> _TASK ITEM_: Find the string "this" in the records. Copy each line that has it.

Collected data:
------------
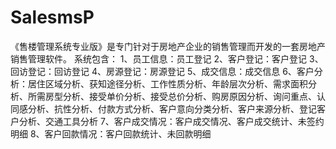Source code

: # SalesmsP
 《售楼管理系统专业版》是专门针对于房地产企业的销售管理而开发的一套房地产销售管理软件。 系统包含： 1、员工信息：员工登记 2、客户登记：客户登记 3、回访登记：回访登记 4、房源登记：房源登记 5、成交信息：成交信息 6、客户分析：居住区域分析、获知途径分析、工作性质分析、年龄层次分析、需求面积分析、所需房型分析、接受单价分析、接受总价分析、购房原因分析、询问重点、认同感分析、抗性分析、付款方式分析、客户意向分类分析、客户来源分析、登记客户分析、交通工具分析 7、客户成交情况：客户成交情况、客户成交统计、未签约明细 8、客户回款情况：客户回款统计、未回款明细
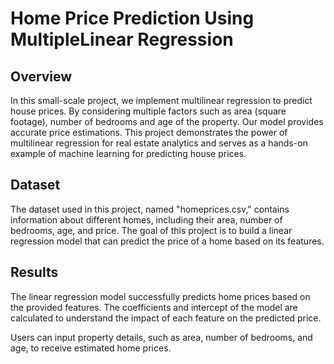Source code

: # Home Price Prediction Using MultipleLinear Regression

## Overview

In this small-scale project, we implement multilinear regression to predict house prices. By considering multiple factors such as area (square footage), number of bedrooms and age of the property. Our model provides accurate price estimations. This project demonstrates the power of multilinear regression for real estate analytics and serves as a hands-on example of machine learning for predicting house prices.

## Dataset

The dataset used in this project, named "homeprices.csv," contains information about different homes, including their area, number of bedrooms, age, and price. The goal of this project is to build a linear regression model that can predict the price of a home based on its features.

## Results

The linear regression model successfully predicts home prices based on the provided features. The coefficients and intercept of the model are calculated to understand the impact of each feature on the predicted price.

Users can input property details, such as area, number of bedrooms, and age, to receive estimated home prices.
------------
> _EXERCISE RESPONSE_:
In this small-scale project, we implement multilinear regression to predict house prices. By considering multiple factors such as area (square footage), number of bedrooms and age of the property. Our model provides accurate price estimations. This project demonstrates the power of multilinear regression for real estate analytics and serves as a hands-on example of machine learning for predicting house prices.
The dataset used in this project, named "homeprices.csv," contains information about different homes, including their area, number of bedrooms, age, and price. The goal of this project is to build a linear regression model that can predict the price of a home based on its features.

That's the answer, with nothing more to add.